SL: What’s some advice you could give shops out there who are considering SPEEDlabel®?
FR: Explain the benefits to your employees before implementation and then use the program fully. It is only as good as the discipline is to use it.
SL: If SPEEDlabel® were to go away today…what would you miss the most?
FR: The ease of checking pieces throughout the entire process from programming to installation. Once you are used to reading the labels and getting all the information you need, it’s hard to imagine going back. I think our whole crew would agree.
SL: How does it help with communication?
FR: It gets everyone on the same page instantly. For example, if something is incorrect or broken, the operator is able to let a lead know which exact piece by taking the sticker to them.

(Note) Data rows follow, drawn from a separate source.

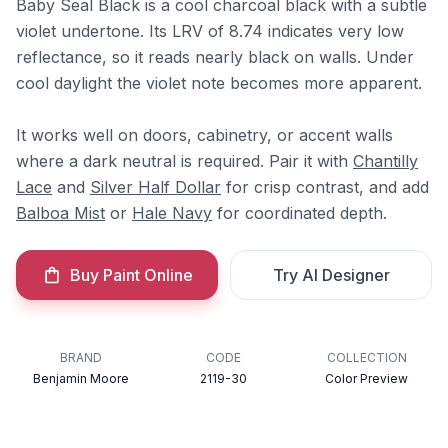
Baby Seal Black is a cool charcoal black with a subtle
violet undertone. Its LRV of 8.74 indicates very low
reflectance, so it reads nearly black on walls. Under
cool daylight the violet note becomes more apparent.
It works well on doors, cabinetry, or accent walls
where a dark neutral is required. Pair it with
Chantilly
Lace
and
Silver Half Dollar
for crisp contrast, and add
Balboa Mist
or
Hale Navy
for coordinated depth.
Buy Paint Online
Try AI Designer
BRAND
CODE
COLLECTION
Benjamin Moore
2119-30
Color Preview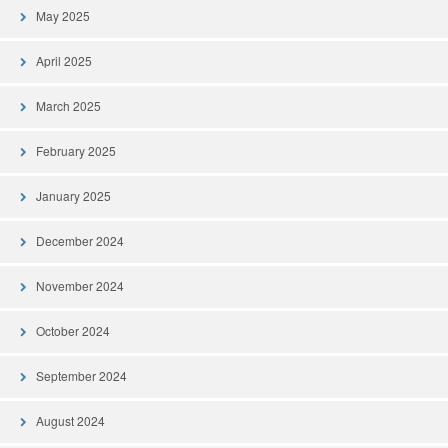
May 2025
April 2025
March 2025
February 2025
January 2025
December 2024
November 2024
October 2024
September 2024
August 2024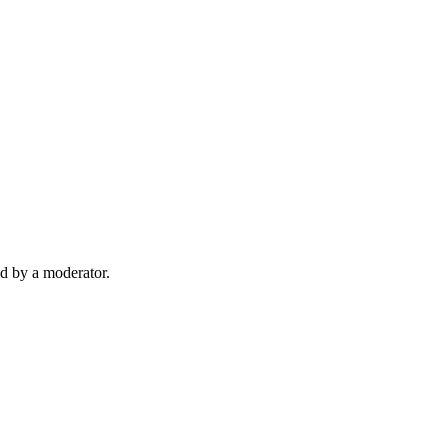
d by a moderator.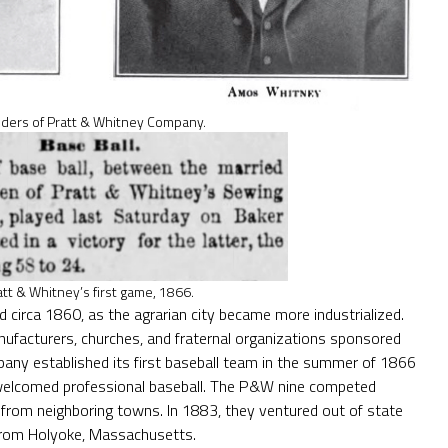
ders of Pratt & Whitney Company.
att & Whitney’s first game, 1866.
rd circa 1860, as the agrarian city became more industrialized.
nufacturers, churches, and fraternal organizations sponsored
pany established its first baseball team in the summer of 1866
welcomed professional baseball. The P&W nine competed
from neighboring towns. In 1883, they ventured out of state
m from Holyoke, Massachusetts.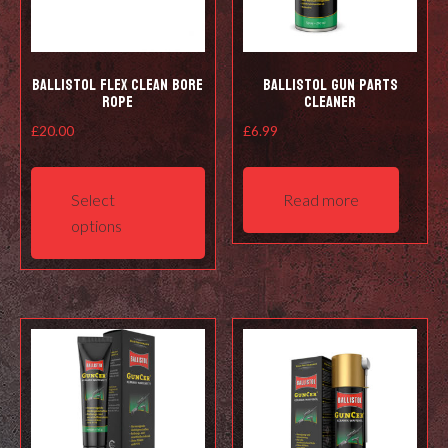
Ballistol Flex Clean Bore
Ballistol Gun Parts
Rope
Cleaner
£
20.00
£
6.99
This
product
Select
Read more
has
options
multiple
variants.
The
options
may
be
chosen
on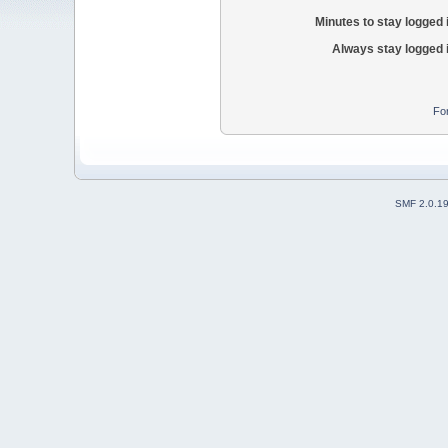
Minutes to stay logged 
Always stay logged 
Fo
SMF 2.0.1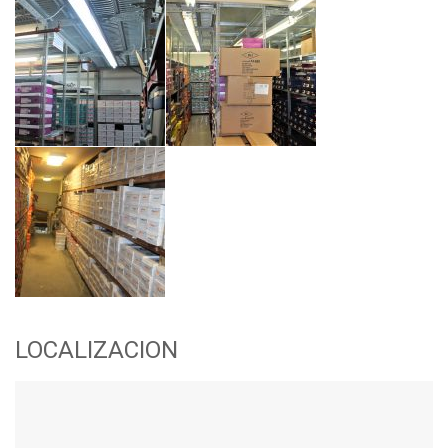
LOCALIZACION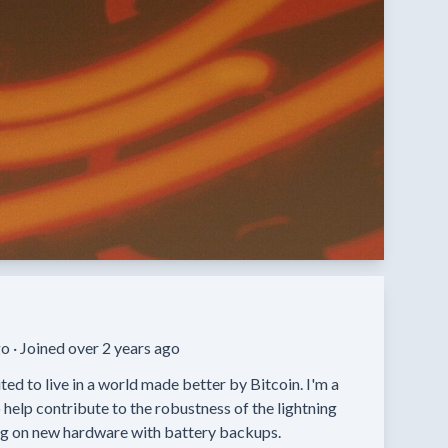
o ·
Joined over 2 years ago
ed to live in a world made better by Bitcoin. I'm a 
help contribute to the robustness of the lightning 
ng on new hardware with battery backups.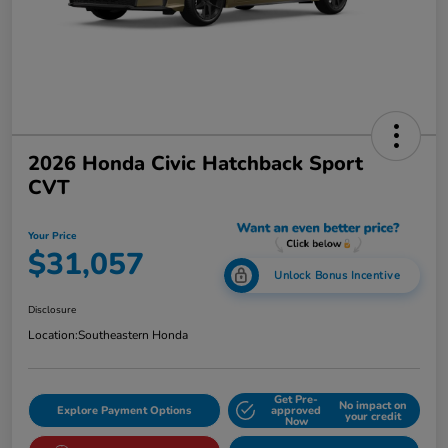
2026 Honda Civic Hatchback Sport
CVT
Your Price
$31,057
Unlock Bonus Incentive
Disclosure
Location:
Southeastern Honda
Get Pre-
No impact on
Explore Payment Options
approved
your credit
Now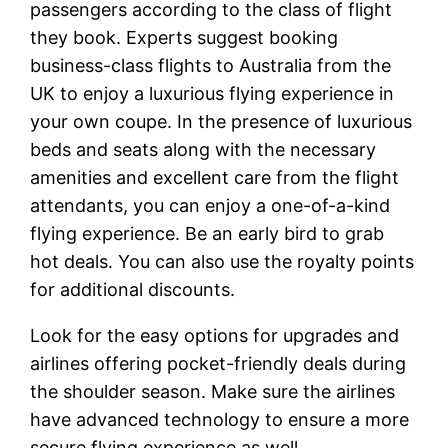
passengers according to the class of flight
they book. Experts suggest booking
business-class flights to Australia from the
UK to enjoy a luxurious flying experience in
your own coupe. In the presence of luxurious
beds and seats along with the necessary
amenities and excellent care from the flight
attendants, you can enjoy a one-of-a-kind
flying experience. Be an early bird to grab
hot deals. You can also use the royalty points
for additional discounts.
Look for the easy options for upgrades and
airlines offering pocket-friendly deals during
the shoulder season. Make sure the airlines
have advanced technology to ensure a more
secure flying experience as well.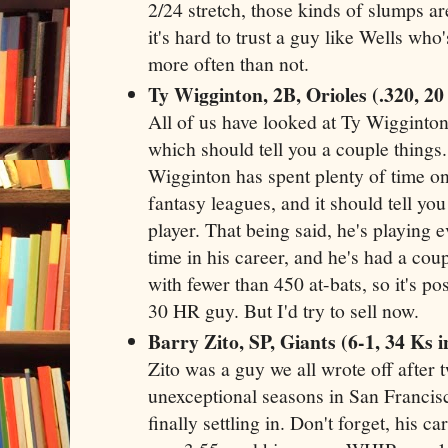
2/24 stretch, those kinds of slumps are
it's hard to trust a guy like Wells wh
more often than not.
Ty Wigginton, 2B, Orioles (.320, 2
All of us have looked at Ty Wigginton
which should tell you a couple things. 
Wigginton has spent plenty of time on
fantasy leagues, and it should tell you
player. That being said, he's playing e
time in his career, and he's had a co
with fewer than 450 at-bats, so it's pos
30 HR guy. But I'd try to sell now.
Barry Zito, SP, Giants (6-1, 34 Ks in
Zito was a guy we all wrote off after
unexceptional seasons in San Francisco
finally settling in. Don't forget, his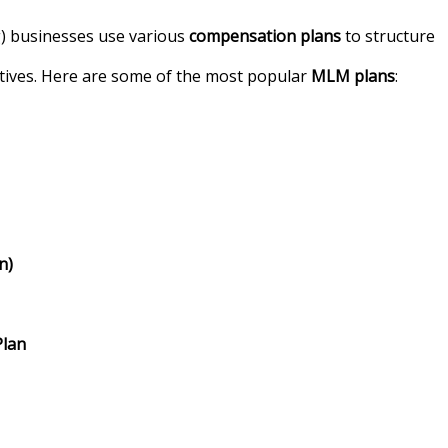
) businesses use various
compensation plans
to structure
tives. Here are some of the most popular
MLM plans
:
n)
Plan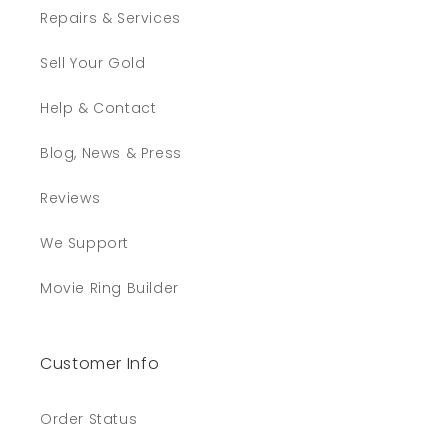
craft! It is an honor and a privilege to hold
Repairs & Services
such a treasure from Jens Hansen. Thank
you for humoring yet another Tolkien fan!
Sell Your Gold
Twitter
Facebook
Helpful
?
Yes
Share
Help & Contact
Minneapolis, US,
3 weeks ago
Blog, News & Press
Reviews
Michael B
Verified Customer
Twitter
We Support
Beautiful rings and fast shipping
Facebook
Helpful
?
Yes
Share
1 month ago
Movie Ring Builder
Read All Reviews
Customer Info
Order Status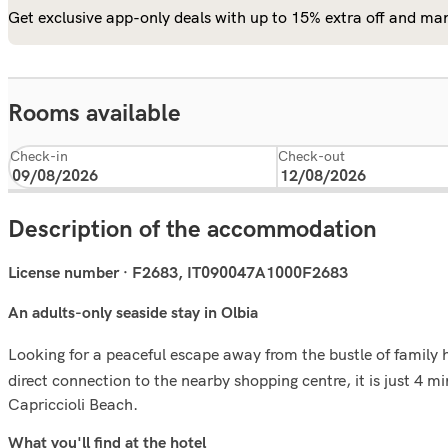
Get exclusive app-only deals with up to 15% extra off and man
Rooms available
Check-in
Check-out
Description of the accommodation
License number · F2683, IT090047A1000F2683
An adults-only seaside stay in Olbia
Looking for a peaceful escape away from the bustle of family 
direct connection to the nearby shopping centre, it is just 4 
Capriccioli Beach.
What you'll ﬁnd at the hotel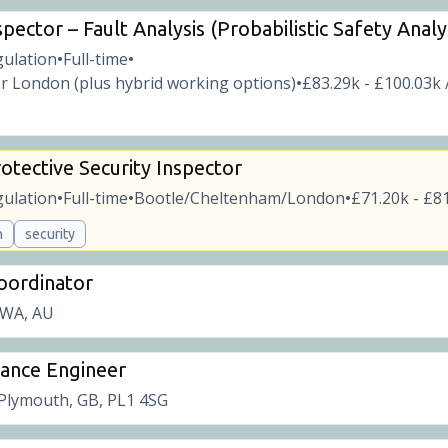
pector – Fault Analysis (Probabilistic Safety Analy
gulation
Full-time
•
•
r London (plus hybrid working options)
£83.29k - £100.03k 
•
otective Security Inspector
gulation
Full-time
Bootle/Cheltenham/London
£71.20k - £81
•
•
•
n
security
Coordinator
 WA, AU
rance Engineer
Plymouth, GB, PL1 4SG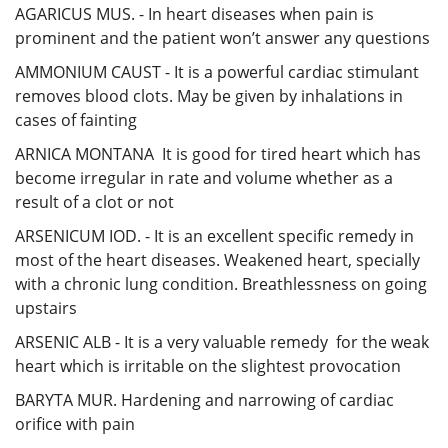
AGARICUS MUS. - In heart diseases when pain is
prominent and the patient won’t answer any questions
AMMONIUM CAUST - It is a powerful cardiac stimulant
removes blood clots. May be given by inhalations in
cases of fainting
ARNICA MONTANA It is good for tired heart which has
become irregular in rate and volume whether as a
result of a clot or not
ARSENICUM IOD. - It is an excellent specific remedy in
most of the heart diseases. Weakened heart, specially
with a chronic lung condition. Breathlessness on going
upstairs
ARSENIC ALB - It is a very valuable remedy for the weak
heart which is irritable on the slightest provocation
BARYTA MUR. Hardening and narrowing of cardiac
orifice with pain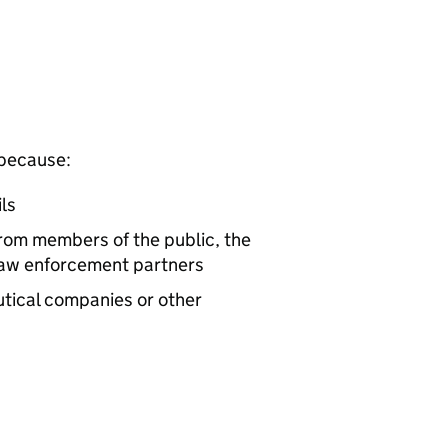
 because:
ls
rom members of the public, the
 law enforcement partners
tical companies or other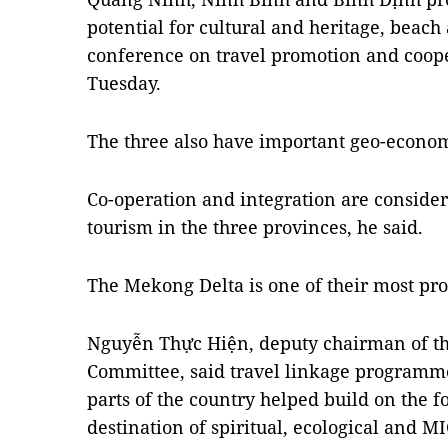
potential for cultural and heritage, beach 
conference on travel promotion and coope
Tuesday.
The three also have important geo-economi
Co-operation and integration are considere
tourism in the three provinces, he said.
The Mekong Delta is one of their most pr
Nguyễn Thực Hiện, deputy chairman of th
Committee, said travel linkage programm
parts of the country helped build on the f
destination of spiritual, ecological and M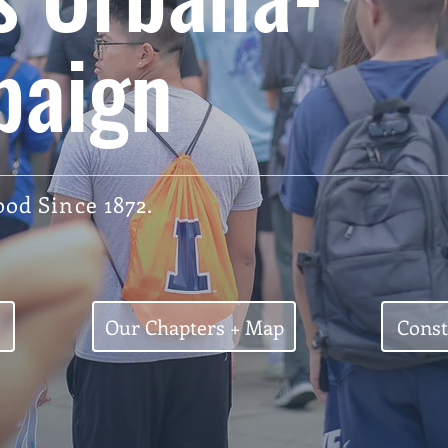
paign
od Since 1872.
Our Chapters + Map
Const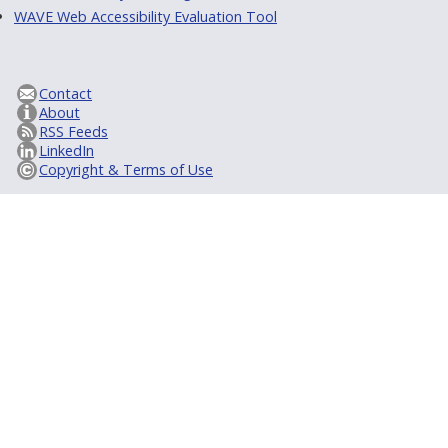
WAVE Web Accessibility Evaluation Tool
Contact
About
RSS Feeds
LinkedIn
Copyright & Terms of Use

This saves a lot of time, especially on large commercial projects where many pieces look similar.
We think Front Range Stone holds common ground with every one of our customers….throughout their shops and in the field, all employees can be heard asking, “What does the label say?” There is tremendous power in that small label, and it gives your whole team a shared language that efficiently solves the problem at hand.
“Where is the 6th piece?”
“What side needs to be polished?”
“What size hole needs to be drilled onsite?”
“When will this be in production?”
“How many pieces need to be loaded for this job?”
The answer will always be….”What does the label say?”
In that same ISFA article, Brad Pearce stated, “Never be complacent in the pursuit of improvement.” We couldn’t agree more here at SPEEDlabel. We are committed to finding new avenues of growth and efficiency and will continue to share them with our community of customers. Thank you again for your trust in us.